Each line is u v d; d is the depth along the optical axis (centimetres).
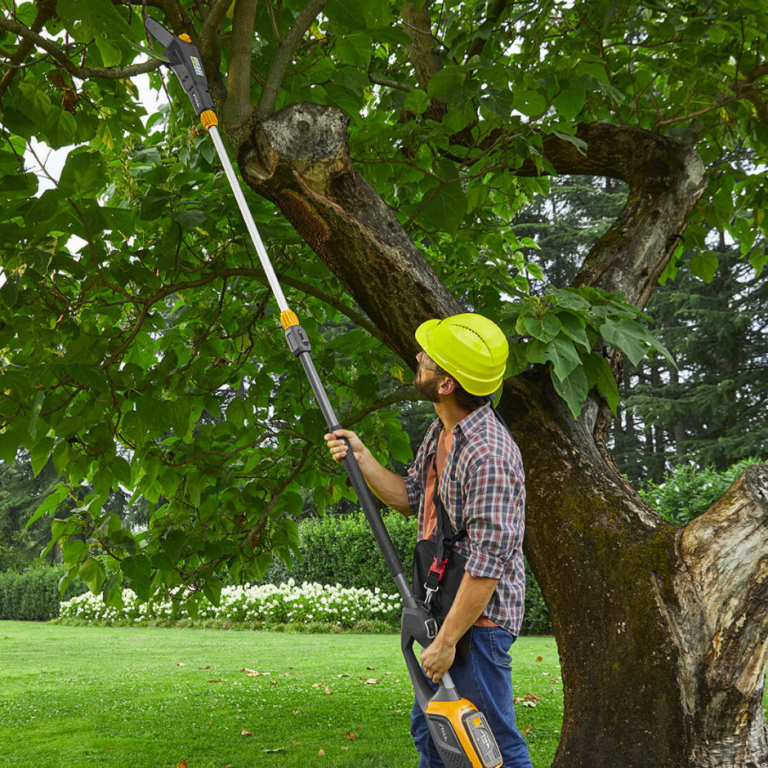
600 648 201
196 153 333
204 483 347
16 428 262
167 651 862
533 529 225
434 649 175
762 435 1780
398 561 192
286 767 356
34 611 1695
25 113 248
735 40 359
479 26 337
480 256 477
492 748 170
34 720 476
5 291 217
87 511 295
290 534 371
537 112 251
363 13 224
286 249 359
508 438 188
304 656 783
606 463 240
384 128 263
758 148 442
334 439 204
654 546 203
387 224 224
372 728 442
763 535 186
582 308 209
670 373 2388
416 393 368
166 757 379
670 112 387
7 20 196
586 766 192
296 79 266
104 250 275
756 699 187
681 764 183
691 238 431
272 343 406
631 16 348
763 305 1936
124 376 295
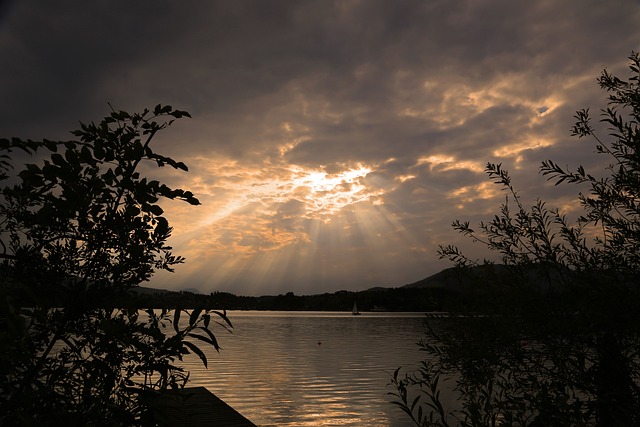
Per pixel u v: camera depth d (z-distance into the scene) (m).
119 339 1.54
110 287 1.77
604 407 1.67
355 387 19.02
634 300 1.65
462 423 1.75
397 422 13.07
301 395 17.22
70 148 1.84
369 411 14.45
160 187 1.90
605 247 1.97
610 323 1.71
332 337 57.56
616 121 1.96
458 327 2.10
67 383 1.61
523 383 1.90
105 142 1.88
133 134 1.89
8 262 1.85
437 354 2.16
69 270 1.88
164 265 2.09
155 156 1.91
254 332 68.81
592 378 1.74
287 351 37.00
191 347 1.60
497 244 2.30
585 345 1.81
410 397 14.22
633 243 1.93
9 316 1.28
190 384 19.38
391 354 34.22
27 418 1.31
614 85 2.16
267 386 19.17
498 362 1.96
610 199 2.00
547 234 2.14
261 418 13.65
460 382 2.08
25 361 1.39
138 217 1.93
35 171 1.80
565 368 1.83
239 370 24.28
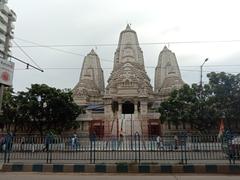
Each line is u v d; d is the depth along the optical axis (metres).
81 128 66.31
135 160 19.88
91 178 14.80
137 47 95.56
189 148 20.28
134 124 70.56
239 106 46.50
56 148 21.75
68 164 18.34
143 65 95.69
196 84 56.00
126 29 96.88
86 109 73.25
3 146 23.20
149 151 21.12
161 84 97.69
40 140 22.14
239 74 47.25
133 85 77.69
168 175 16.39
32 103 47.06
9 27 23.58
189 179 14.51
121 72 81.44
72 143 21.72
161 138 21.34
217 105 48.34
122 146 21.77
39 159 21.06
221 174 16.92
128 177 15.27
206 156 20.02
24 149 22.11
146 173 17.39
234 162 18.34
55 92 49.69
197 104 51.66
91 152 19.75
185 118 53.62
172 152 20.70
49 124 50.16
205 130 52.28
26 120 47.88
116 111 77.56
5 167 18.58
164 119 58.97
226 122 49.94
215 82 48.16
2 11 46.84
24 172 17.83
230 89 46.72
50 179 14.29
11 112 47.25
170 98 58.47
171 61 97.56
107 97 75.94
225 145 19.86
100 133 69.38
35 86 49.03
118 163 18.22
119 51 95.00
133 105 80.06
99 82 108.69
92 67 106.44
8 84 20.48
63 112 49.50
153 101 82.00
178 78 91.25
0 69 19.72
-*-*-
About this task. Copy out each line in the listing that has the word "axis".

Solved exercise.
Each line is u v d; d is the depth along the optical axis (centimetres).
Each line is u v d; d is the depth along the optical axis (metres).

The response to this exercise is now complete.